Fugnido, established in 1991, is home to more than 28,700 refugees and is the largest of five refugee settlements in south-western Ethiopia's Gambella region, where a total of 85,000 Sudanese are sheltered.
202 frightened refugees remain encamped in the compound housing UNHCR and the offices of the Ethiopian Administration for Refugee and Returnee Affairs (ARRA) just outside Fugnido. Their homes and all their personal effects have reportedly been looted since they sought refuge in the compound. As we're still not permitted to go into the area, we have to rely on information from local personnel who speak to us or to other aid agencies that normally operate in the camp.

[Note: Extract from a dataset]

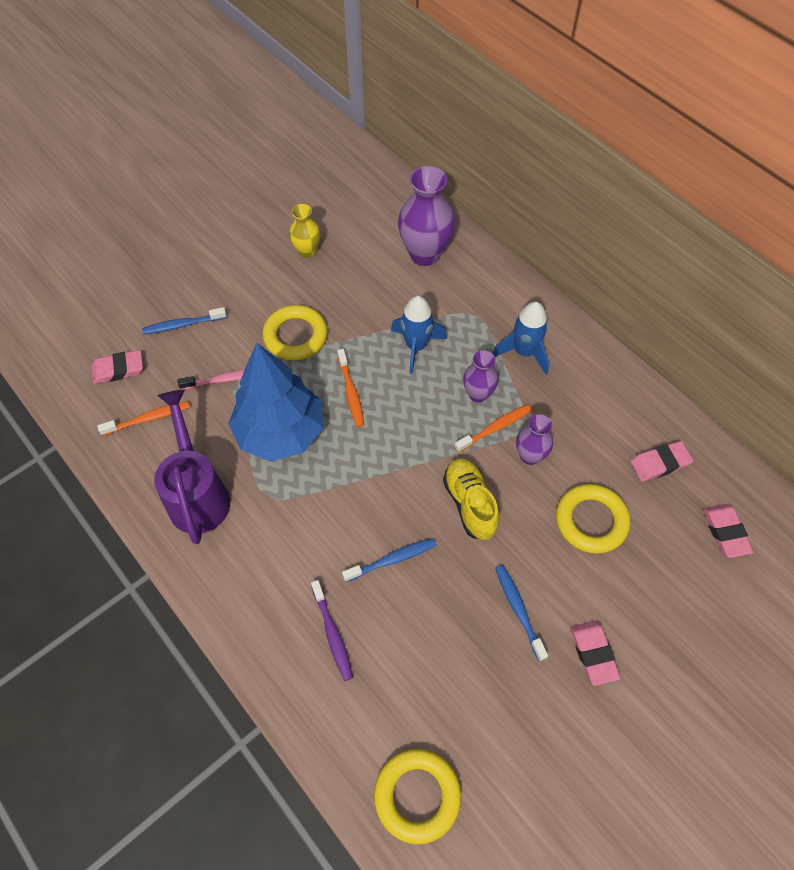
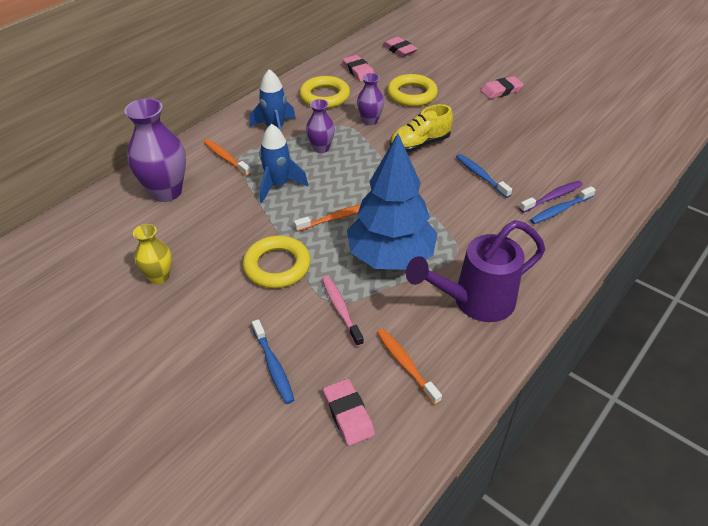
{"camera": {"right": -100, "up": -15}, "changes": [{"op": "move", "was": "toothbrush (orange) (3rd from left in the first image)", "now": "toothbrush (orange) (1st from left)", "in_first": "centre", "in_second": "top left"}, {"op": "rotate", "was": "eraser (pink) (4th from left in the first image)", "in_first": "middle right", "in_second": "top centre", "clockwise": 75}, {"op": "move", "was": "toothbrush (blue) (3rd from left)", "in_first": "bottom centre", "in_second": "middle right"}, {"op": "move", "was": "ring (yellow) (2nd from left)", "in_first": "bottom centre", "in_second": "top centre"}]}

Save the Children, which oversees education in the camp, reports that primary and junior secondary schools in Fugnido have been completely looted of furniture and other material. Losses in the schools amount to more than $11,600, they report.
Aid workers have identified 46 children who lost one or both parents in late November's clashes. In just one of the clashes that occurred, 33 Sudanese refugees, including 18 women, were killed when refugees from the Anuak tribe armed with semi-automatic AK-47 rifles descended on a group of ethnic Dinkas. One of the women among those killed in this horrifying attack was six months pregnant.

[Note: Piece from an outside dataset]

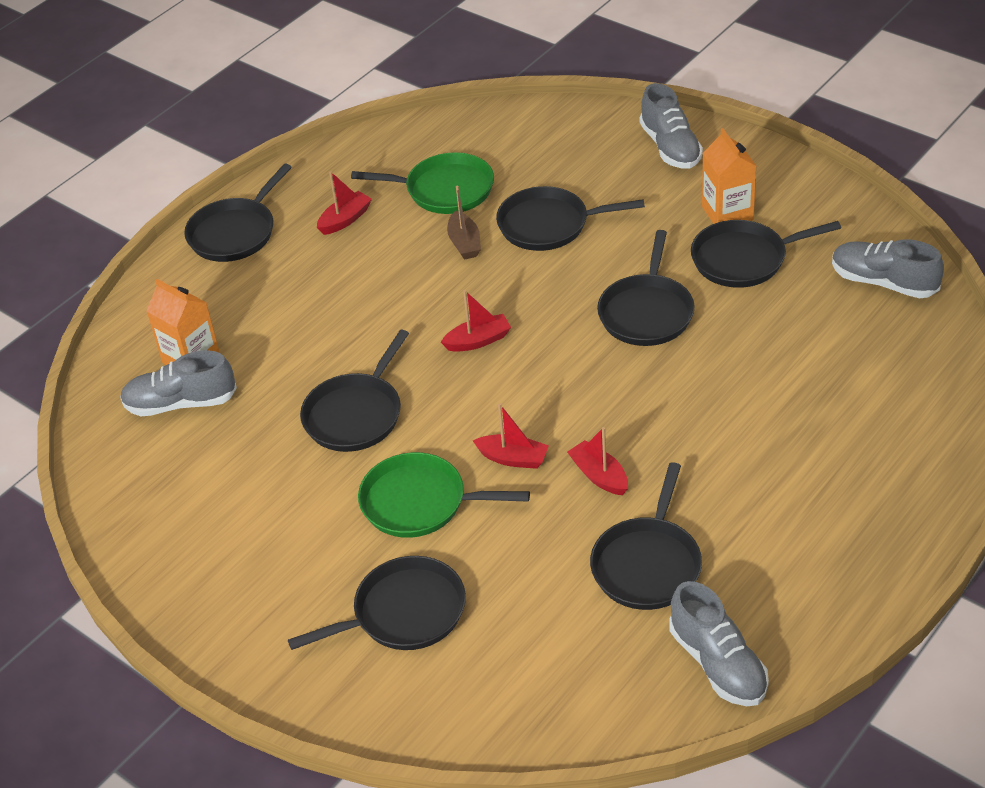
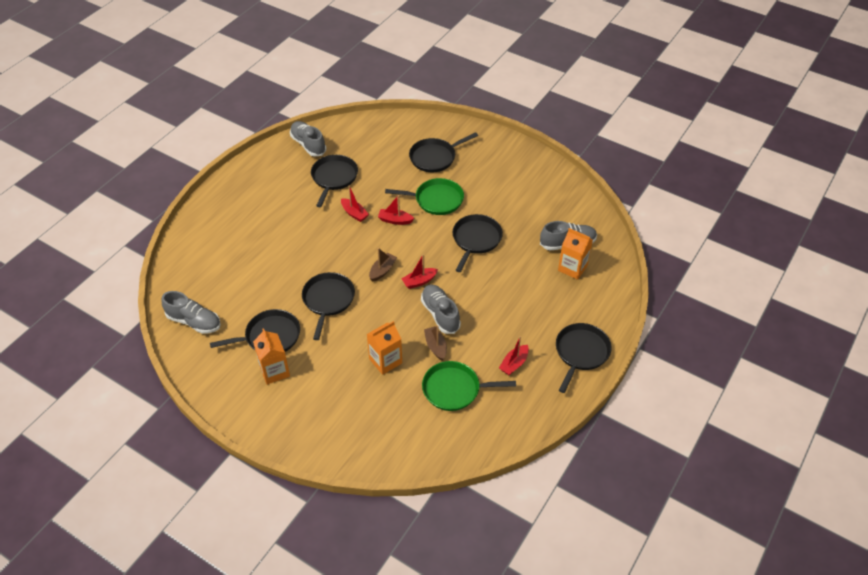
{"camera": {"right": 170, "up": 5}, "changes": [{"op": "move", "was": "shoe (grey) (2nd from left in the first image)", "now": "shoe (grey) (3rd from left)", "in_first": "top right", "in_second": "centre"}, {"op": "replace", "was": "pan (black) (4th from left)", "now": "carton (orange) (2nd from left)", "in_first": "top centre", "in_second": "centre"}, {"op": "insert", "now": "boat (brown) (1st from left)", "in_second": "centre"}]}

The problems within the camp are reportedly fed in part by tribal and political conflicts present among the host community in this remote corner of Ethiopia. The refugees' affiliations with various factions of the anti-Khartoum Sudanese People's Liberation Army (SPLA) are also said to be fuelling the dispute.
The clashes in Fugnido highlight the need for ARRA and the Ethiopian government to ensure that basic principles of refugee protection and monitoring are applied so that UNHCR staff and the trained personnel of our implementing partners have access to the refugees, while Ethiopian police and army forces ensure security within the settlement.
In the meantime, senior Ethiopian government and ARRA officials visited the camp last week to meet with the refugees and to try to calm the situation. Ethiopian troops based in the area have been reinforced and are patrolling the camp.